- _Document segment_:
SAN SALVADOR – El Salvador, a nation of roughly 7 million people, could end 2009 with more than 4,000 murders, the PNC national police force says.
“This year we will have an unprecedented number, we will have a negative balance regarding the quantity of homicides. We’re not far from closing (2009) with 4,000 and some,” PNC director Carlos Ascencio said in comments cited by Diario de Hoy newspaper.
Through Nov. 22, the murder toll stood at 3,882, compared with 2,826 during the same period in 2008 and 3,179 for all of last year.
President Mauricio Funes’s government announced Nov. 6 that it was assigning an additional 2,500 army troops to public-safety duties.
The new contingent will join the roughly 1,300 soldiers serving since June on joint task forces with PNC members.
Much of the violence in the country is blamed on brutal gangs such as Mara Salvatrucha, which evolved on the streets of Los Angeles during the 1980s among young Salvadorans whose parents fled their nation’s 1980-1992 civil war for the United States.

- _Dataset excerpts_:

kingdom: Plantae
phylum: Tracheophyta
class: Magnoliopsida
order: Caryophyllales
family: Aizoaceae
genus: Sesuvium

- _Written problem 1_: From the news report on murders in El Salvador above, reproduce the part that opens with the words containing "Through Nov. 22, the" and closes with "the United States.".
- _Written problem 2_:
Answer these questions using the news report on murders in El Salvador above:
(a) What was the murder toll through Nov. 22?
(b) How many additional army troops did the government announce on Nov. 6 it was assigning to public-safety duties?
(c) Where did Mara Salvatrucha evolve?

- _Correct response 1_:
Through Nov. 22, the murder toll stood at 3,882, compared with 2,826 during the same period in 2008 and 3,179 for all of last year.
President Mauricio Funes’s government announced Nov. 6 that it was assigning an additional 2,500 army troops to public-safety duties.
The new contingent will join the roughly 1,300 soldiers serving since June on joint task forces with PNC members.
Much of the violence in the country is blamed on brutal gangs such as Mara Salvatrucha, which evolved on the streets of Los Angeles during the 1980s among young Salvadorans whose parents fled their nation’s 1980-1992 civil war for the United States.

- _Correct response 2_:
(a) 3,882
(b) 2,500
(c) On the streets of Los Angeles during the 1980s